Saturday, December 06, 2014

ON RACIAL DEMONIZATION AND POLITICAL DEMONIZATION

Yesterday I listened to an NPR interview with Constance Rice, a civil rights attorney who regularly sued the Los Angeles Police Department in the 1990s because of its treatment of minorities, then subsequently worked with the department to improve police-community relations. She interviewed a lot of cops, and she came to the conclusion that a lot of them had been worked up into a state of absolute terror:
Cops can get into a state of mind where they're scared to death. When they're in that really, really frightened place they panic and they act out on that panic. I have known cops who haven't had a racist bone in their bodies and in fact had adopted black children, they went to black churches on the weekend; and these are white cops. They really weren't overtly racist. They weren't consciously racist. But you know what they had in their minds that made them act out and beat a black suspect unwarrantedly? They had fear. They were afraid of black men. I know a lot of white cops who have told me. And I interviewed over 900 police officers in 18 months and they started talking to me, it was almost like a therapy session for them I didn't realize that they needed an outlet to talk.

They would say things like, "Ms. Rice I'm scared of black men. Black men terrify me. I'm really scared of them. Ms. Rice, you know black men who come out of prison, they've got great hulk strength and I'm afraid they're going to kill me. Ms. Rice, can you teach me how not to be afraid of black men." I mean this is cops who are 6'4". You know, the cop in Ferguson was 6'4" talking about he was terrified. But when cops are scared, they kill and they do things that don't make sense to you and me.
And this is a common feeling in the white population, as Adam Serwer notes:
... nearly half of whites believe "many" or "almost all" black men are violent. Whites overestimate the amount of crime, in particular violent crime, involving blacks. Whites are also more likely to ascribe supernatural physical abilities to black people, in particular the ability to resist physical pain, a stereotype that harkens back to slavery. Black children like Tamir Rice are "more likely to be mistaken as older, be perceived as guilty and face police violence if accused of a crime."
(Rice, who was shot carrying a toy gun, was twelve, but the cops thought he was twenty.)

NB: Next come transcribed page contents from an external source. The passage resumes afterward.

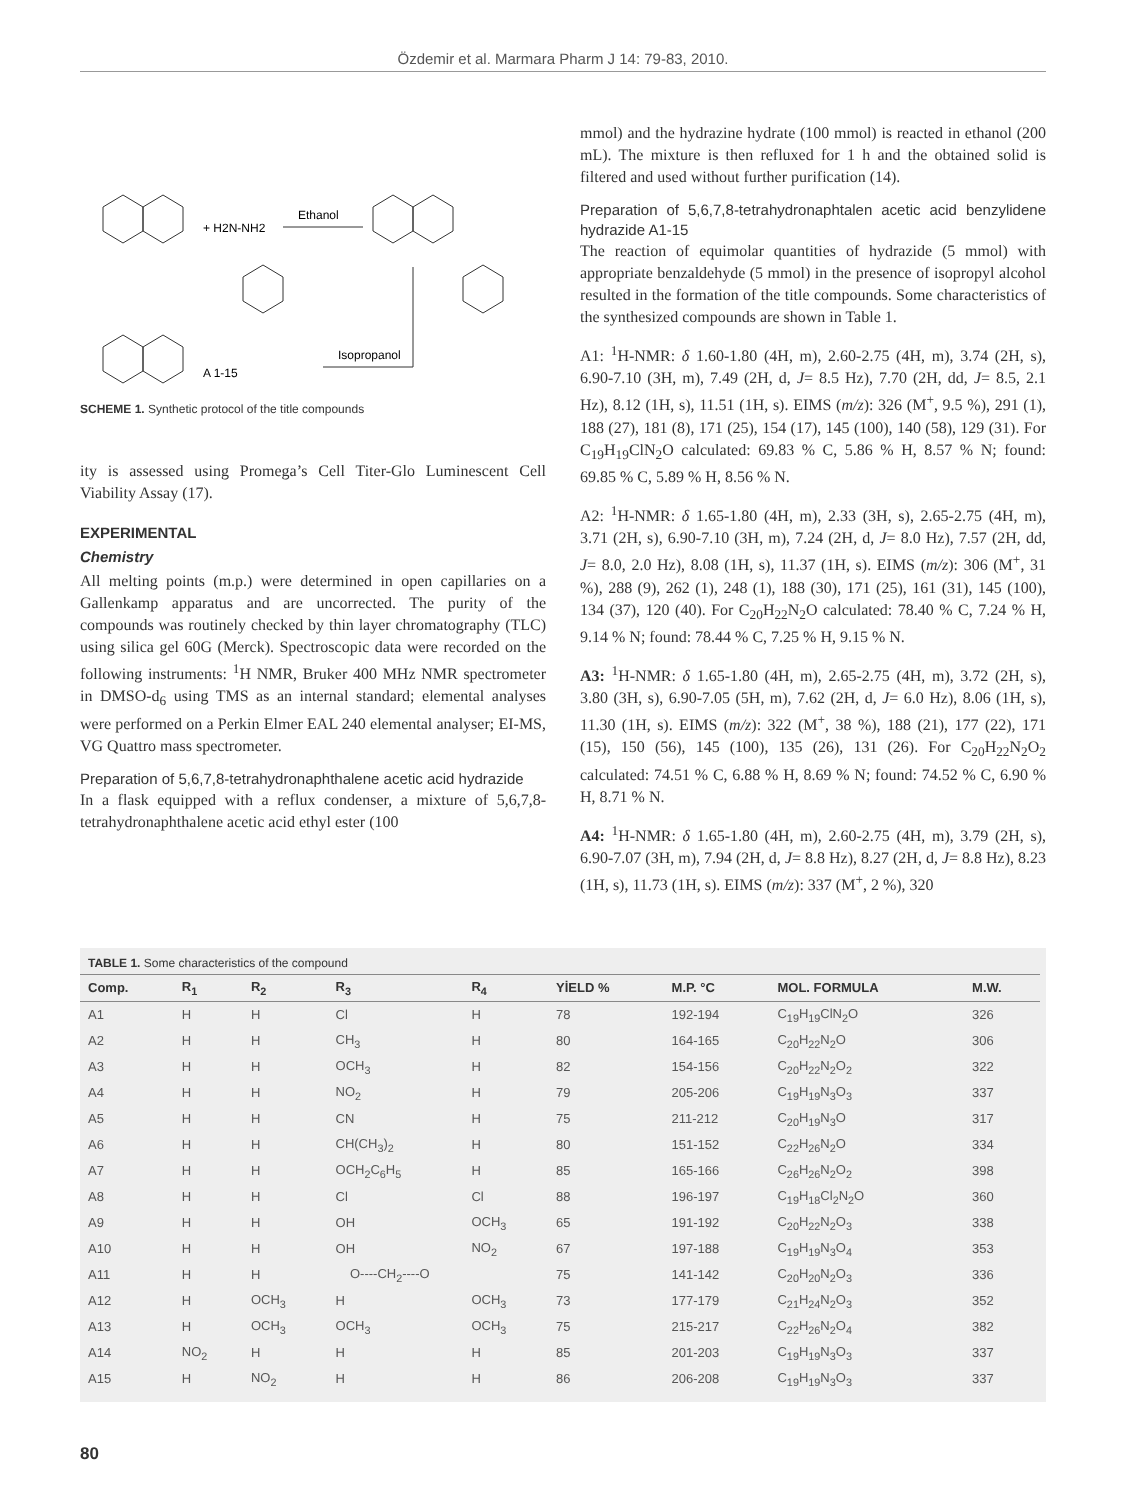Özdemir et al. Marmara Pharm J 14: 79-83, 2010.
+ H2N-NH2
Ethanol
Isopropanol
A 1-15
SCHEME 1. Synthetic protocol of the title compounds
ity is assessed using Promega’s Cell Titer-Glo Luminescent Cell Viability Assay (17).
EXPERIMENTAL
Chemistry
All melting points (m.p.) were determined in open capillaries on a Gallenkamp apparatus and are uncorrected. The purity of the compounds was routinely checked by thin layer chromatography (TLC) using silica gel 60G (Merck). Spectroscopic data were recorded on the following instruments: <sup>1</sup>H NMR, Bruker 400 MHz NMR spectrometer in DMSO-d<sub>6</sub> using TMS as an internal standard; elemental analyses were performed on a Perkin Elmer EAL 240 elemental analyser; EI-MS, VG Quattro mass spectrometer.
Preparation of 5,6,7,8-tetrahydronaphthalene acetic acid hydrazide
In a flask equipped with a reflux condenser, a mixture of 5,6,7,8-tetrahydronaphthalene acetic acid ethyl ester (100
mmol) and the hydrazine hydrate (100 mmol) is reacted in ethanol (200 mL). The mixture is then refluxed for 1 h and the obtained solid is filtered and used without further purification (14).
Preparation of 5,6,7,8-tetrahydronaphtalen acetic acid benzylidene hydrazide A1-15
The reaction of equimolar quantities of hydrazide (5 mmol) with appropriate benzaldehyde (5 mmol) in the presence of isopropyl alcohol resulted in the formation of the title compounds. Some characteristics of the synthesized compounds are shown in Table 1.
A1: <sup>1</sup>H-NMR: δ 1.60-1.80 (4H, m), 2.60-2.75 (4H, m), 3.74 (2H, s), 6.90-7.10 (3H, m), 7.49 (2H, d, J= 8.5 Hz), 7.70 (2H, dd, J= 8.5, 2.1 Hz), 8.12 (1H, s), 11.51 (1H, s). EIMS (m/z): 326 (M<sup>+</sup>, 9.5 %), 291 (1), 188 (27), 181 (8), 171 (25), 154 (17), 145 (100), 140 (58), 129 (31). For C<sub>19</sub>H<sub>19</sub>ClN<sub>2</sub>O calculated: 69.83 % C, 5.86 % H, 8.57 % N; found: 69.85 % C, 5.89 % H, 8.56 % N.
A2: <sup>1</sup>H-NMR: δ 1.65-1.80 (4H, m), 2.33 (3H, s), 2.65-2.75 (4H, m), 3.71 (2H, s), 6.90-7.10 (3H, m), 7.24 (2H, d, J= 8.0 Hz), 7.57 (2H, dd, J= 8.0, 2.0 Hz), 8.08 (1H, s), 11.37 (1H, s). EIMS (m/z): 306 (M<sup>+</sup>, 31 %), 288 (9), 262 (1), 248 (1), 188 (30), 171 (25), 161 (31), 145 (100), 134 (37), 120 (40). For C<sub>20</sub>H<sub>22</sub>N<sub>2</sub>O calculated: 78.40 % C, 7.24 % H, 9.14 % N; found: 78.44 % C, 7.25 % H, 9.15 % N.
A3: <sup>1</sup>H-NMR: δ 1.65-1.80 (4H, m), 2.65-2.75 (4H, m), 3.72 (2H, s), 3.80 (3H, s), 6.90-7.05 (5H, m), 7.62 (2H, d, J= 6.0 Hz), 8.06 (1H, s), 11.30 (1H, s). EIMS (m/z): 322 (M<sup>+</sup>, 38 %), 188 (21), 177 (22), 171 (15), 150 (56), 145 (100), 135 (26), 131 (26). For C<sub>20</sub>H<sub>22</sub>N<sub>2</sub>O<sub>2</sub> calculated: 74.51 % C, 6.88 % H, 8.69 % N; found: 74.52 % C, 6.90 % H, 8.71 % N.
A4: <sup>1</sup>H-NMR: δ 1.65-1.80 (4H, m), 2.60-2.75 (4H, m), 3.79 (2H, s), 6.90-7.07 (3H, m), 7.94 (2H, d, J= 8.8 Hz), 8.27 (2H, d, J= 8.8 Hz), 8.23 (1H, s), 11.73 (1H, s). EIMS (m/z): 337 (M<sup>+</sup>, 2 %), 320
TABLE 1. Some characteristics of the compound
| Comp. | R<sub>1</sub> | R<sub>2</sub> | R<sub>3</sub> | R<sub>4</sub> | YİELD % | M.P. °C | MOL. FORMULA | M.W. |
| --- | --- | --- | --- | --- | --- | --- | --- | --- |
| A1 | H | H | Cl | H | 78 | 192-194 | C<sub>19</sub>H<sub>19</sub>ClN<sub>2</sub>O | 326 |
| A2 | H | H | CH<sub>3</sub> | H | 80 | 164-165 | C<sub>20</sub>H<sub>22</sub>N<sub>2</sub>O | 306 |
| A3 | H | H | OCH<sub>3</sub> | H | 82 | 154-156 | C<sub>20</sub>H<sub>22</sub>N<sub>2</sub>O<sub>2</sub> | 322 |
| A4 | H | H | NO<sub>2</sub> | H | 79 | 205-206 | C<sub>19</sub>H<sub>19</sub>N<sub>3</sub>O<sub>3</sub> | 337 |
| A5 | H | H | CN | H | 75 | 211-212 | C<sub>20</sub>H<sub>19</sub>N<sub>3</sub>O | 317 |
| A6 | H | H | CH(CH<sub>3</sub>)<sub>2</sub> | H | 80 | 151-152 | C<sub>22</sub>H<sub>26</sub>N<sub>2</sub>O | 334 |
| A7 | H | H | OCH<sub>2</sub>C<sub>6</sub>H<sub>5</sub> | H | 85 | 165-166 | C<sub>26</sub>H<sub>26</sub>N<sub>2</sub>O<sub>2</sub> | 398 |
| A8 | H | H | Cl | Cl | 88 | 196-197 | C<sub>19</sub>H<sub>18</sub>Cl<sub>2</sub>N<sub>2</sub>O | 360 |
| A9 | H | H | OH | OCH<sub>3</sub> | 65 | 191-192 | C<sub>20</sub>H<sub>22</sub>N<sub>2</sub>O<sub>3</sub> | 338 |
| A10 | H | H | OH | NO<sub>2</sub> | 67 | 197-188 | C<sub>19</sub>H<sub>19</sub>N<sub>3</sub>O<sub>4</sub> | 353 |
| A11 | H | H | O----CH<sub>2</sub>----O | | 75 | 141-142 | C<sub>20</sub>H<sub>20</sub>N<sub>2</sub>O<sub>3</sub> | 336 |
| A12 | H | OCH<sub>3</sub> | H | OCH<sub>3</sub> | 73 | 177-179 | C<sub>21</sub>H<sub>24</sub>N<sub>2</sub>O<sub>3</sub> | 352 |
| A13 | H | OCH<sub>3</sub> | OCH<sub>3</sub> | OCH<sub>3</sub> | 75 | 215-217 | C<sub>22</sub>H<sub>26</sub>N<sub>2</sub>O<sub>4</sub> | 382 |
| A14 | NO<sub>2</sub> | H | H | H | 85 | 201-203 | C<sub>19</sub>H<sub>19</sub>N<sub>3</sub>O<sub>3</sub> | 337 |
| A15 | H | NO<sub>2</sub> | H | H | 86 | 206-208 | C<sub>19</sub>H<sub>19</sub>N<sub>3</sub>O<sub>3</sub> | 337 |
80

The usual subject of this blog is the political system and the way right-wing rhetoric shapes it. To me, the white belief that blacks are all-powerful supervillains is reminiscent of what we hear on a regular basis from right-wingers about liberals: that they have a relentless desire to commit evil acts and a superhuman ability to do the awful things they want to do. We hear this about undocumented immigrants, who are believed by much of the right to be engaging in an unrestrained orgy of criminality here in America. We hear this about Islamic radicals -- we can't possibly allow Guantanamo prisoners to set foot on the U.S. mainland, even if they're headed for the most secure prisons, because they're the most hate-filled people who ever lived and their ability to wreak havoc is limitless.

I think the evil-black-superman myth is the template for all of this.

I've long felt that, since the days of Reagan, conservatives have thrived by modifying the "Southern strategy" demonization of blacks -- the demons now include Democrats, liberals, college professors, Hollywood stars, feminists, gay people, immigrants, and other groups. The rhetoric frequently circles back to race, of course -- especially, needless to say, while we have a black president -- but the same basic anger is stoked when the top Democrat is Bill Clinton or Nancy Pelosi.

I'm sticking with that theory. Race hate is the root of this, and often enough we get it in pure form. But the right can create other all-powerful evil demons as well. We'll see that again before you know it. And no, I have no idea how to diminish the visceral appeal of the idea that some people are just supernaturally evil.